In 1920 the family moved to California where Cunningham met Edward Weston. Whereas Cunningham’s earlier work shows the influence of early twentieth-century Pictorialism, during the 1920s she started working in the geometric style of straight photography with the sharp linearity and vivid light of European Modernism. Cunningham had held a correspondence with Alvin Langdon Coburn, the first photographer to make entirely abstract photographs, which he called Vortographs, since 1910 and she began to focus on abstract imagery to make geometric patterns. As the mother of three young children, she was mainly confined to photographing her children and the plants in her garden and sought to expose the visually profound in the mundane. Cunningham became particularly interested in photographing flowers and abstracting the shapes of the petals and leaves. She undertook a prolonged study of the magnolia flower between 1923 and 1925. The importance of natural form in Cunningham’s abstract images has led to them being compared to the undulating forms in Georgia O’Keeffe’s paintings.

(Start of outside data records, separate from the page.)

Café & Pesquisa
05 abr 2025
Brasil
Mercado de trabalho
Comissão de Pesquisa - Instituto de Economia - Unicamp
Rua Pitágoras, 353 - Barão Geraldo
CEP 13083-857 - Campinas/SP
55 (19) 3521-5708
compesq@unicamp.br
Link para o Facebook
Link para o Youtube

In 1932 Cunningham joined Weston and Ansel Adams in their Group f/64, the members of which thought that “photography, as an art-form, must develop along lines defined by the actualities and limitations of the photographic medium, and must always remain independent of ideological conventions of art and aesthetics that are reminiscent of a period and culture antedating the growth of the medium itself”. Dismissing Pictorialism, f/64 proposed that the appearance of the photograph was more important than the subject matter. Cunningham found influence in Weston’s and Adams’ philosophic interest in natural forms but sought her own style. Whilst Weston was concerned mainly with form, Cunningham focused on texture and light. She published an article called Photography as a Profession for Women in which she encouraged women to develop their own style in photography. Cunningham struggled however to have her work considered as comparable to male members of the group. She felt patronised and frustrated when Adams said that “her prints could have been produced only by a woman, which does not imply they lack vigour. All her photographs brim with a restrained strength typical of keen decisive feminine energy.”

Later Life

Having divorced Partridge in 1934, in the 1940s Cunningham turned to street photography while continuing to undertake commissions for portraits. In 1945 Adams invited her to be a faculty member for the art photography department at the California School of Fine Arts, along with Dorothea Lange and Minor White. At this time Cunningham met Lisette Model, a photographer for Harper’s Bazaar, who would have a resounding influence over her later portraiture. In the 1960s Cunningham documented the hippy culture of the Bay area and looked at the everyday lives of people involved in counterculture. Cunningham’s last project, After Ninety, is an insightful, poignant study of nonagenarians undertaken when Cunningham herself was in her ninth decade. She photographed her ex-husband, Roi Partridge, Ansel Adams, a woman covered in tattoos who had been a carnival performer, nuns and convalescents for the project. Cunningham died on 23 June 1976 at the age of 96 in San Francisco whilst working on this project.